Wissenschaftliche Praxis und Fazit

Ein professioneller Diskurs in Form klassischer wissenschaftlicher Kommunikation durch Fachpublikationen und -kommentare ist in den vergangenen fünf Jahren, seit Erscheinen der ersten publizierten Arbeiten zum Thema, nach unserer Kenntnis nicht geschehen. Die direkte Öffentlichmachung vor der wissenschaftlichen Auseinandersetzung wirft viele Fragen auf – beispielsweise, ob die aktuelle Debatte um organisierte und rituelle Gewalt eher als eine Bühne fungiert, etwa für den alten und sich wiederholenden „memory wars“-Konflikt zwischen Aussagepsychologie und Psychotraumatologie. Vielleicht lösen derart komplexe und noch nicht vollständig verstandene Phänomene und Themen auch das Bedürfnis aus, die Öffentlichkeit – hier gewissermaßen als Schiedsrichter – anzurufen.

Es wäre übliche wissenschaftliche Praxis, inhaltliche und methodische Kritik in erster Linie in denjenigen wissenschaftlichen Zeitschriften zu platzieren und zu diskutieren, in denen die Arbeiten publiziert wurden, und dort auch den Autor:innen die Möglichkeit zur Replik und zum wissenschaftlichen Diskurs zu geben. In den berufsethischen Richtlinien der Deutschen Gesellschaft für Psychologie, deren Fachgruppe Rechtspsychologie die oben genannte Stellungnahme verfasste, finden sich konkrete Anweisungen, wie im Fall einer wissenschaftlichen Kritik vorzugehen ist: Psycholog:innen sind gegenüber dem eigenen Berufsstand loyal, verhalten sich standesgemäß und fördern den Berufsstand in Forschung, Lehre und Anwendung. Sie schulden ihren Berufskolleg:innen Respekt, bleiben bei kritischen Stellungnahmen zu ihrer Berufsausübung sachbezogen und führen den Diskurs hierüber in einer professionellen und wertschätzenden Art und Weise.

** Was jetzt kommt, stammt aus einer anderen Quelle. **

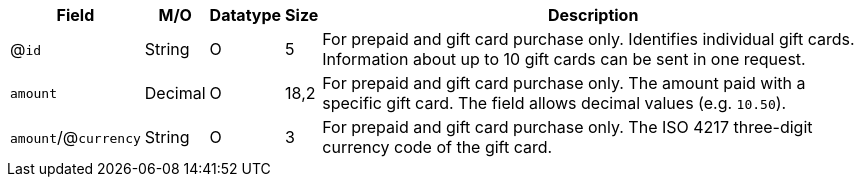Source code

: [%autowidth]
[cols="m,,,,a"]
|===
| Field | M/O | Datatype | Size | Description

a| @``id``
| String
| O
| 5
| For prepaid and gift card purchase only. Identifies individual gift cards. Information about up to 10 gift cards can be sent in one request.

| amount
| Decimal
| O
| 18,2
| For prepaid and gift card purchase only. The amount paid with a specific gift card. The field allows decimal values (e.g. ``10.50``).

a| ``amount``/@``currency``
| String
| O
| 3
| For prepaid and gift card purchase only. The ISO 4217 three-digit currency code of the gift card.

|===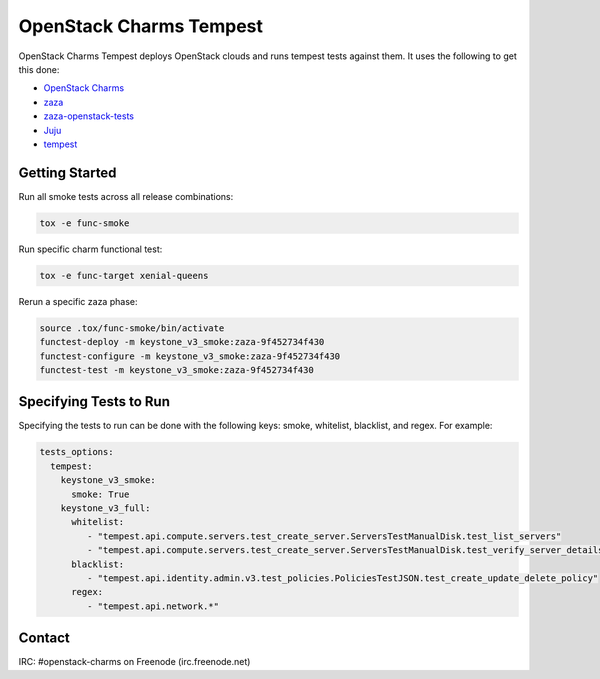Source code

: ========================
OpenStack Charms Tempest
========================

OpenStack Charms Tempest deploys OpenStack clouds and runs tempest tests against them.
It uses the following to get this done:

* `OpenStack Charms`_
* `zaza`_
* `zaza-openstack-tests`_
* `Juju`_
* `tempest`_

.. _OpenStack Charms: https://docs.openstack.org/charm-guide
.. _zaza: https://github.com/openstack-charmers/zaza
.. _zaza-openstack-tests: https://github.com/openstack-charmers/zaza-openstack-tests
.. _Juju: https://juju.is/docs
.. _tempest: https://github.com/openstack/tempest


Getting Started
===============


Run all smoke tests across all release combinations:

.. code-block:: bash

  tox -e func-smoke

Run specific charm functional test:

.. code-block:: bash

  tox -e func-target xenial-queens

Rerun a specific zaza phase:

.. code-block:: bash

  source .tox/func-smoke/bin/activate
  functest-deploy -m keystone_v3_smoke:zaza-9f452734f430
  functest-configure -m keystone_v3_smoke:zaza-9f452734f430
  functest-test -m keystone_v3_smoke:zaza-9f452734f430

Specifying Tests to Run
=======================

Specifying the tests to run can be done with the following keys: smoke, whitelist, blacklist, and regex. For example:

.. code-block:: yaml

  tests_options:
    tempest:
      keystone_v3_smoke:
        smoke: True
      keystone_v3_full:
        whitelist:
           - "tempest.api.compute.servers.test_create_server.ServersTestManualDisk.test_list_servers"
           - "tempest.api.compute.servers.test_create_server.ServersTestManualDisk.test_verify_server_details"
        blacklist:
           - "tempest.api.identity.admin.v3.test_policies.PoliciesTestJSON.test_create_update_delete_policy"
        regex:
           - "tempest.api.network.*"

Contact
=======
IRC: #openstack-charms on Freenode (irc.freenode.net)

Vor diesem Hintergrund betrachten wir den Verlauf und die Intensität der aktuellen Diskussion um das Thema „Sexueller Kindesmissbrauch in organisierten und rituellen Gewaltstrukturen“ mit Besorgnis. Nicht zuletzt deshalb, weil es ein sich wiederholendes gesellschaftliches Muster ist, dass die Existenz oder das Ausmaß der Folgen verschiedener Formen von sexueller Gewalt gegen Kinder verleugnet und bagatellisiert werden. Vor diesem Hintergrund könnten die UBSKM, die UKASK und die vom Bundesministerium für Familie, Senioren, Frauen und Jugend (BMFSFJ) geförderten Forschungs- und Aufklärungsprojekte eine wichtige Arbeit leisten, um verschiedene Kontexte von sexuellem Kindesmissbrauch näher zu beleuchten. Studien, die zunächst das Ziel haben, Berichte von Personen auszuwerten, die anonym aussagen, organisierte und rituelle Gewalt erlebt zu haben, können nicht den Anspruch und das Ziel haben, die Existenz dieser Gewaltform zu belegen und sollten so auch nicht primär interpretiert werden.

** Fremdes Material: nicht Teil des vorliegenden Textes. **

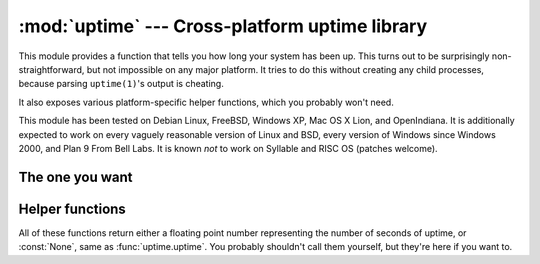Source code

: .. uptime documentation master file

:mod:`uptime` --- Cross-platform uptime library
===============================================

.. module:: uptime
   :synopsis: Cross-platform uptime library
.. moduleauthor:: Koen Crolla <cairnarvon@gmail.com>

This module provides a function that tells you how long your system has been
up. This turns out to be surprisingly non-straightforward, but not impossible
on any major platform. It tries to do this without creating any child
processes, because parsing ``uptime(1)``'s output is cheating.

It also exposes various platform-specific helper functions, which you probably
won't need.

This module has been tested on Debian Linux, FreeBSD, Windows XP, Mac OS X
Lion, and OpenIndiana. It is additionally expected to work on every vaguely
reasonable version of Linux and BSD, every version of Windows since Windows
2000, and Plan 9 From Bell Labs. It is known *not* to work on Syllable and RISC
OS (patches welcome).

The one you want
----------------

.. function:: uptime

     >>> from uptime import uptime
     >>> uptime()
     49170.129999999997

   Returns the uptime in seconds, or :const:`None` if it can't figure it out.

   This function will try to call the right function for your platform (based
   on ``sys.platform``), or all functions in some order until it finds one
   that doesn't return :const:`None`.


Helper functions
----------------

All of these functions return either a floating point number representing the
number of seconds of uptime, or :const:`None`, same as :func:`uptime.uptime`.
You probably shouldn't call them yourself, but they're here if you want to.

.. function:: _uptime_bsd

   BSD-specific uptime (including OS X). It uses ``sysctl`` (through the
   :c:func:`sysctlbyname` function) to figure out the system's boot time, which
   it then subtracts from the current time to find the uptime.

.. function:: _uptime_linux

   Linux-specific uptime. It first tries to read ``/proc/uptime``, and if that
   fails, it calls the :c:func:`sysinfo` C function.

.. function:: _uptime_osx

   Alias for :func:`_uptime_bsd`.

.. function:: _uptime_plan9

   Plan 9 From Bell Labs. Reads ``/dev/time``, which contains the number of
   clock tics since boot and the number of clock ticks per seconds.

.. function:: _uptime_solaris

   Solaris-specific uptime. This uses ``libkstat`` to find out the system's
   boot time (``unix:0:system_misc:boot_time``), which it then subtracts from
   the current time to find the uptime.

.. function:: _uptime_syllable

   Syllable-specific uptime. This does nothing at this point.

.. function:: _uptime_windows

   Windows-specific uptime. From Vista onward, it will call
   :c:func:`GetTickCount64` from Kernel32.lib. Before that (and since Windows
   2000), it calls :c:func:`GetTickCount`, which returns an unsigned 32-bit
   number representing the number of milliseconds since boot and will therefore
   overflow after 49.7 days. There is no way to tell when this has happened,
   but fortunately Windows systems won't stay up for that long.

   There is no solution yet for versions older than Windows 2000.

Daher halten wir es für unangemessen, die Forschenden sowie die Psychotherapeut:innen, die in diesem Feld aktiv sind, pauschal in die Nähe von Verschwörungstheorien zu rücken, wie es gerade einige der entstandenen Medienberichte suggerieren. Hieraus resultiert eine unnötige Schärfe in der Debatte und zugleich eine sachliche Unschärfe. Beide sind der Sache nicht dienlich.

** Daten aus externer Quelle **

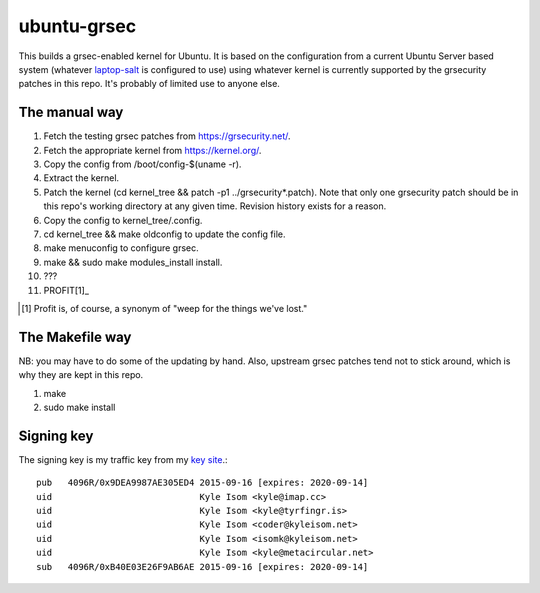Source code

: ubuntu-grsec
============

This builds a grsec-enabled kernel for Ubuntu. It is based on the
configuration from a current Ubuntu Server based system (whatever
`laptop-salt <https://github.com/kisom/laptop-salt>`_ is configured to
use) using whatever kernel is currently supported by the grsecurity
patches in this repo. It's probably of limited use to anyone else.

The manual way
--------------

1. Fetch the testing grsec patches from https://grsecurity.net/.
2. Fetch the appropriate kernel from https://kernel.org/.
3. Copy the config from /boot/config-$(uname -r).
4. Extract the kernel.
5. Patch the kernel (cd kernel_tree && patch -p1 ../grsecurity*.patch).
   Note that only one grsecurity patch should be in this repo's working
   directory at any given time. Revision history exists for a reason.
6. Copy the config to kernel_tree/.config.
7. cd kernel_tree && make oldconfig to update the config file.
8. make menuconfig to configure grsec.
9. make && sudo make modules_install install.
10. ???
11. PROFIT[1]_

.. [1] Profit is, of course, a synonym of "weep for the things we've
   lost."


The Makefile way
----------------

NB: you may have to do some of the updating by hand. Also, upstream grsec
patches tend not to stick around, which is why they are kept in this repo.

1. make
2. sudo make install


Signing key
-----------

The signing key is my traffic key from my `key site <https://keys.kyleisom.net/>`_.::

	pub   4096R/0x9DEA9987AE305ED4 2015-09-16 [expires: 2020-09-14]
	uid                            Kyle Isom <kyle@imap.cc>
	uid                            Kyle Isom <kyle@tyrfingr.is>
	uid                            Kyle Isom <coder@kyleisom.net>
	uid                            Kyle Isom <isomk@kyleisom.net>
	uid                            Kyle Isom <kyle@metacircular.net>
	sub   4096R/0xB40E03E26F9AB6AE 2015-09-16 [expires: 2020-09-14]
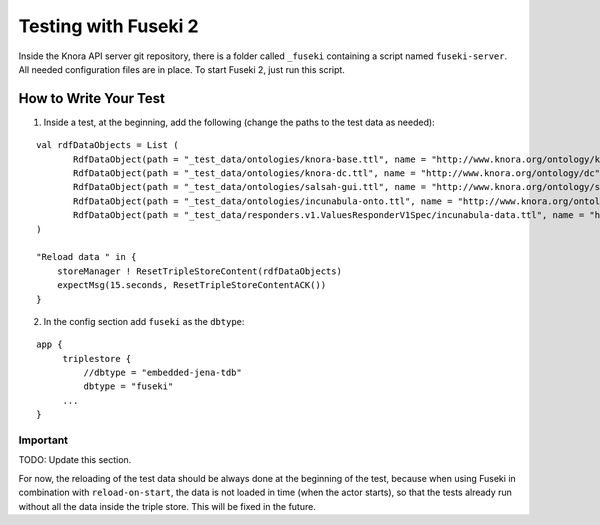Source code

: .. Copyright © 2015 Lukas Rosenthaler, Benjamin Geer, Ivan Subotic,
   Tobias Schweizer, André Kilchenmann, and André Fatton.

   This file is part of Knora.

   Knora is free software: you can redistribute it and/or modify
   it under the terms of the GNU Affero General Public License as published
   by the Free Software Foundation, either version 3 of the License, or
   (at your option) any later version.

   Knora is distributed in the hope that it will be useful,
   but WITHOUT ANY WARRANTY; without even the implied warranty of
   MERCHANTABILITY or FITNESS FOR A PARTICULAR PURPOSE.  See the
   GNU Affero General Public License for more details.

   You should have received a copy of the GNU Affero General Public
   License along with Knora.  If not, see <http://www.gnu.org/licenses/>.

#####################
Testing with Fuseki 2
#####################

Inside the Knora API server git repository, there is a folder called
``_fuseki`` containing a script named ``fuseki-server``. All needed
configuration files are in place. To start Fuseki 2, just run this
script.

How to Write Your Test
======================

(1) Inside a test, at the beginning, add the following (change the paths
    to the test data as needed):

::

    val rdfDataObjects = List (
           RdfDataObject(path = "_test_data/ontologies/knora-base.ttl", name = "http://www.knora.org/ontology/knora-base"),
           RdfDataObject(path = "_test_data/ontologies/knora-dc.ttl", name = "http://www.knora.org/ontology/dc"),
           RdfDataObject(path = "_test_data/ontologies/salsah-gui.ttl", name = "http://www.knora.org/ontology/salsah-gui"),
           RdfDataObject(path = "_test_data/ontologies/incunabula-onto.ttl", name = "http://www.knora.org/ontology/incunabula"),
           RdfDataObject(path = "_test_data/responders.v1.ValuesResponderV1Spec/incunabula-data.ttl", name = "http://www.knora.org/data/incunabula")
    )

    "Reload data " in {
        storeManager ! ResetTripleStoreContent(rdfDataObjects)
        expectMsg(15.seconds, ResetTripleStoreContentACK())
    }

(2) In the config section add ``fuseki`` as the ``dbtype``:

::

    app {
         triplestore {
             //dbtype = "embedded-jena-tdb"
             dbtype = "fuseki"
         ...
    }

Important
---------

TODO: Update this section.

For now, the reloading of the test data should be always done at the
beginning of the test, because when using Fuseki in combination with
``reload-on-start``, the data is not loaded in time (when the actor
starts), so that the tests already run without all the data inside the
triple store. This will be fixed in the future.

Das Aufgeben der interdisziplinären Perspektive auf organisierte und rituelle Gewalt sowie  der professionellen Herangehensweise an wissenschaftliche Diskurse ist ein Rückschritt in der wissenschaftlichen Aufarbeitung dieses Themas. Wir möchten für das Aufeinander-Zugehen, den wissenschaftlichen Dialog und eine respektvolle Streitkultur zwischen den beteiligten Fächern innerhalb der Psychologie, aber auch mit den wichtigen anderen angrenzenden involvierten Fächern, plädieren und uns dafür einsetzen.